Musk calls Sweden’s strike ‘insane’ and Danish union chief piles on: ‘Even if you are one of the richest people in the world, you can’t just make your own rules’

Elon Musk
Elon Musk called a strike in Sweden "insane."
Michael M. Santiago—Getty Images

Tesla Inc.’s labor dispute is expanding to Denmark, where the country’s largest union said it will halt shipments of the cars to Sweden in support of striking workers in the biggest Nordic country.
Harbor workers and drivers at the Danish 3F union will in about two weeks stop offloading Sweden-bound cars in Danish harbors and driving them to Sweden, preventing Tesla from circumventing a weeks-long blockade there.

The Danish union filed a strike warning notice for to the Danish Employers’ Association on Dec. 4, it said in a statement on Tuesday. The protest won’t affect Tesla’s operations in Denmark, a spokesperson for the union said by phone.

In Sweden, Tesla has for more than a month been locked in a dispute with labor unions after the carmaker refused to sign a collective bargaining agreement. The strike has spread through sympathy actions, including stopping the delivery of mail to Tesla as well as trash pickups.
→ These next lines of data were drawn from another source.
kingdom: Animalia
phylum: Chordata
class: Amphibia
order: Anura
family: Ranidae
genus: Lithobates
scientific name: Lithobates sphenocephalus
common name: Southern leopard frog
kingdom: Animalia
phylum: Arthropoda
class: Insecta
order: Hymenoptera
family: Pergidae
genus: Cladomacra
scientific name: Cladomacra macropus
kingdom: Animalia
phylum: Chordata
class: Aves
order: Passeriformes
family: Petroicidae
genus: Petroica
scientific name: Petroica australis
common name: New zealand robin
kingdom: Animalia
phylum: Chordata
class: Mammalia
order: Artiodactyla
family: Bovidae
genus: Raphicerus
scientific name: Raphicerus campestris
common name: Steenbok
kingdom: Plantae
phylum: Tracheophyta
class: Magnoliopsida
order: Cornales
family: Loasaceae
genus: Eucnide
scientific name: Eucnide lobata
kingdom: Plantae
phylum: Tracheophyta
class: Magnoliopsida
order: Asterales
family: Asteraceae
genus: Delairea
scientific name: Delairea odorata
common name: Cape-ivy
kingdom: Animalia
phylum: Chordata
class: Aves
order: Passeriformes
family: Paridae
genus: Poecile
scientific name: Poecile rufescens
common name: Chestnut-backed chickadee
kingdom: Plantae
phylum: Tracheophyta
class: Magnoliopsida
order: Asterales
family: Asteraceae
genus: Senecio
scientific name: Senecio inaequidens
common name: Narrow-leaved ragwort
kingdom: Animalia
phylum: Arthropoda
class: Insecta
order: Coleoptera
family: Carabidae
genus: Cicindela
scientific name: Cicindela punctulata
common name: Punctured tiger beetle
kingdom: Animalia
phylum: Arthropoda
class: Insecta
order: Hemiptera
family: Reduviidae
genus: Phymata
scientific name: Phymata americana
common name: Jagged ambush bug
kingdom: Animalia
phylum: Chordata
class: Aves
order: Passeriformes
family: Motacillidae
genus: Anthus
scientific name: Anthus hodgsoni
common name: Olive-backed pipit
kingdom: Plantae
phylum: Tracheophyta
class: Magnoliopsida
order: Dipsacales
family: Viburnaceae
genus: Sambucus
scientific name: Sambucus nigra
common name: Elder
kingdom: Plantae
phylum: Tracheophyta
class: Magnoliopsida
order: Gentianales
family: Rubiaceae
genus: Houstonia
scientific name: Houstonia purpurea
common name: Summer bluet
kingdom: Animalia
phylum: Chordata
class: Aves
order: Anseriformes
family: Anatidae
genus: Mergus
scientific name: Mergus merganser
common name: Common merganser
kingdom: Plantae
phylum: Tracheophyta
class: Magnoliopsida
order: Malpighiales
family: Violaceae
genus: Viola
Chief Executive Officer Elon Musk has called the Swedish labor action “insane.”

“Even if you are one of the richest people in the world, you can’t just make your own rules,” Jan Villadsen, the chairman of the 3F union’s transport division, said in the statement. “We have some agreements on the labor market in the Nordics, and you have to comply with them if you want to do business here.”

There’s a risk that sympathy action could also spread to Norway, where the United Federation of Trade Unions considers a similar blockade. The group is monitoring the situation, spokesman John Trygve Tollefsen said by phone on Tuesday.